Data extract:

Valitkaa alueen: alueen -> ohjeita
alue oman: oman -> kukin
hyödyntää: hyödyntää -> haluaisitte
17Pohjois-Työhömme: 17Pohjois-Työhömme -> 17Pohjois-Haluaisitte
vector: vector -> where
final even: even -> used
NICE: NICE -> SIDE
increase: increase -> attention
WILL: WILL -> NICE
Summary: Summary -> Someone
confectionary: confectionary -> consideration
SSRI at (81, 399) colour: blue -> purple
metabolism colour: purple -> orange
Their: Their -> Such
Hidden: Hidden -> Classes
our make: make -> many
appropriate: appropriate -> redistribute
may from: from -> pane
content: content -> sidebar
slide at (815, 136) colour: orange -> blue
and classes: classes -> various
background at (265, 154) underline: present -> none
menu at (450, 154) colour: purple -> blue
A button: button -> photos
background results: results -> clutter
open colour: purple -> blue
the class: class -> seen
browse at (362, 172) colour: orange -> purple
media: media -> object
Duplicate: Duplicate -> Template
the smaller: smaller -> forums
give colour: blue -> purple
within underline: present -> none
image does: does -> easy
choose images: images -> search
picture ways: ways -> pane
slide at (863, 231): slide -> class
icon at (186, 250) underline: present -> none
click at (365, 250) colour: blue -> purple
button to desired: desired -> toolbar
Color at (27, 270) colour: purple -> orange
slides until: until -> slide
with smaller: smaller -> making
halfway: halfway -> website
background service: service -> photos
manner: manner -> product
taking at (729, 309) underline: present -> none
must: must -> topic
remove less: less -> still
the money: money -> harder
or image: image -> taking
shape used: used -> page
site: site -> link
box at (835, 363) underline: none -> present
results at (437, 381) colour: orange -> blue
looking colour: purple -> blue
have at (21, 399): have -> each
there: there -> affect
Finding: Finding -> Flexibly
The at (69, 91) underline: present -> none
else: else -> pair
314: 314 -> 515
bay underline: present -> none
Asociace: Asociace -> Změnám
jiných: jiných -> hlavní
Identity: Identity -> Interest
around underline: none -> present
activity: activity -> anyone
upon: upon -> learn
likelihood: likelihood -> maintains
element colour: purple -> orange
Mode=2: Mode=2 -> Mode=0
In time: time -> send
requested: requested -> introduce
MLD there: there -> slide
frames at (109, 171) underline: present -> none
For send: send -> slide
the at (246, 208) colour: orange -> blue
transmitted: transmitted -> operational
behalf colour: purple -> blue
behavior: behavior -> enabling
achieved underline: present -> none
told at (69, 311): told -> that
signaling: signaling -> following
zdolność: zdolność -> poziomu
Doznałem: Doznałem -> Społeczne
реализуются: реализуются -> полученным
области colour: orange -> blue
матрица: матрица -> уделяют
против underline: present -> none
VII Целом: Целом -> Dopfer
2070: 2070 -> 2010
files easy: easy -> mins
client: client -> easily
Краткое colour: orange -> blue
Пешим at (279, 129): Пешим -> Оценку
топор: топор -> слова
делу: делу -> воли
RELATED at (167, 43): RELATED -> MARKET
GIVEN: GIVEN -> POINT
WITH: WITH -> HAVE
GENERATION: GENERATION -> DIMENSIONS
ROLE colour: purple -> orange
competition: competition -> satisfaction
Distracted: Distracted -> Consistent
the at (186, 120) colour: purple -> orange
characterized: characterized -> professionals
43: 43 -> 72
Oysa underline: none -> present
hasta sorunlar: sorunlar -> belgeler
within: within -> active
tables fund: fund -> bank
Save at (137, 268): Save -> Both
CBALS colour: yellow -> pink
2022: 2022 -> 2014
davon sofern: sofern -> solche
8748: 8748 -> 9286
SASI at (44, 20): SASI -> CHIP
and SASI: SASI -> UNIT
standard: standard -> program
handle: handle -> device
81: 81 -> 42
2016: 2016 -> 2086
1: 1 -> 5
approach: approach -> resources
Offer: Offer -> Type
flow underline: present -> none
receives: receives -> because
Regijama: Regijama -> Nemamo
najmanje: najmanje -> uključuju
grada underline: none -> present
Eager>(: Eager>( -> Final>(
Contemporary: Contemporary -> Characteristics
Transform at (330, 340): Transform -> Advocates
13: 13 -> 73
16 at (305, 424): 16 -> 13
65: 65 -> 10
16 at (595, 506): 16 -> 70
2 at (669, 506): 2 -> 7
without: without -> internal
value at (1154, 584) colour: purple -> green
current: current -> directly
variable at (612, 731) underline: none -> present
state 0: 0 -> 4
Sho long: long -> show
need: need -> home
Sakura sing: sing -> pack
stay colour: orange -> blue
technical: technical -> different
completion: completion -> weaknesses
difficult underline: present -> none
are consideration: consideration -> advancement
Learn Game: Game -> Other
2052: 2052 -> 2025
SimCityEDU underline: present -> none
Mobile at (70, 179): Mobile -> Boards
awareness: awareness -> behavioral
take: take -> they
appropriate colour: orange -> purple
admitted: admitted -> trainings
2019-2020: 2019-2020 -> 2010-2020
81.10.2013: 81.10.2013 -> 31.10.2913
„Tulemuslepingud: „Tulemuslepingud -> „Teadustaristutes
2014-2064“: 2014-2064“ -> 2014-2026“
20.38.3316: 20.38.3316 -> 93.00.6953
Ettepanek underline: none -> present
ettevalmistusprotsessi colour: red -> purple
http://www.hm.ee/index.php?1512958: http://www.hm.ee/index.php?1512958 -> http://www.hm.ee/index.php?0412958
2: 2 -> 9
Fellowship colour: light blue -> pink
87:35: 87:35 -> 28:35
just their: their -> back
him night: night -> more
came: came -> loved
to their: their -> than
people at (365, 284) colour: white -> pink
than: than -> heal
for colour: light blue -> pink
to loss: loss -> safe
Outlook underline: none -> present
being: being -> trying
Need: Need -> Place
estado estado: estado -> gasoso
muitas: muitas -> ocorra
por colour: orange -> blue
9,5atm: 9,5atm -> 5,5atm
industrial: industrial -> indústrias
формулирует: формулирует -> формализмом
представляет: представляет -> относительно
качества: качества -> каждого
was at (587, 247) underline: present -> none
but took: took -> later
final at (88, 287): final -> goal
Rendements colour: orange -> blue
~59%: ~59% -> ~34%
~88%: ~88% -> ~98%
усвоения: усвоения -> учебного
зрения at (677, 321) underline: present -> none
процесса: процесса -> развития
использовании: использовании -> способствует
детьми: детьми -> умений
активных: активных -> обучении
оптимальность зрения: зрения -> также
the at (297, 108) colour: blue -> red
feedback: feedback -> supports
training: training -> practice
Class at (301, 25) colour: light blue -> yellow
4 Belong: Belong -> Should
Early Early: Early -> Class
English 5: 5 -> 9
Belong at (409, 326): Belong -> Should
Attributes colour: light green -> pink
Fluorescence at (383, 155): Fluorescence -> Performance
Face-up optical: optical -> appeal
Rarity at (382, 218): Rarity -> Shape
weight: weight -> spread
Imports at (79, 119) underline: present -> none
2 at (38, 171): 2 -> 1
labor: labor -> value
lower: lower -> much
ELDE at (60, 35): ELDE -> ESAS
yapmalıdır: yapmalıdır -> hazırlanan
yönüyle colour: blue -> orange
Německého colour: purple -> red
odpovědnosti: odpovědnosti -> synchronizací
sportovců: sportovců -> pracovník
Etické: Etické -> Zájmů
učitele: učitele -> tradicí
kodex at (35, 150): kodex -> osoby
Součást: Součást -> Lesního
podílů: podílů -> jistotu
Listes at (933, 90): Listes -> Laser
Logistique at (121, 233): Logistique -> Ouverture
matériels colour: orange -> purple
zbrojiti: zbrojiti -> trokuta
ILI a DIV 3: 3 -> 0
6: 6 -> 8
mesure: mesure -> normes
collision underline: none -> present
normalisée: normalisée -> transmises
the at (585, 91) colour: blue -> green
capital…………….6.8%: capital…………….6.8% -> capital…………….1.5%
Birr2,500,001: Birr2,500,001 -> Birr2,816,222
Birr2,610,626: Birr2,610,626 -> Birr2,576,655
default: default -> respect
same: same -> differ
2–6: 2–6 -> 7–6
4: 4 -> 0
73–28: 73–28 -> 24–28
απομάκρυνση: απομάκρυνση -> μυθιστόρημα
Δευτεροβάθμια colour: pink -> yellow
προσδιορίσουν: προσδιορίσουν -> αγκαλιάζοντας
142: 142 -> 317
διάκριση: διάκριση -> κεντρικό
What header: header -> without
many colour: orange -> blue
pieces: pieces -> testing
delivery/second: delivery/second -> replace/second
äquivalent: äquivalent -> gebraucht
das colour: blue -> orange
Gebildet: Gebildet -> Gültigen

Written instruction:
Rewrite the entries from the first one through the line containing "metabolism colour: purple -> orange", replacing "colour" with "color" and keeping everything else the same.

Reply to the task:
Valitkaa alueen: alueen -> ohjeita
alue oman: oman -> kukin
hyödyntää: hyödyntää -> haluaisitte
17Pohjois-Työhömme: 17Pohjois-Työhömme -> 17Pohjois-Haluaisitte
vector: vector -> where
final even: even -> used
NICE: NICE -> SIDE
increase: increase -> attention
WILL: WILL -> NICE
Summary: Summary -> Someone
confectionary: confectionary -> consideration
SSRI at (81, 399) color: blue -> purple
metabolism color: purple -> orange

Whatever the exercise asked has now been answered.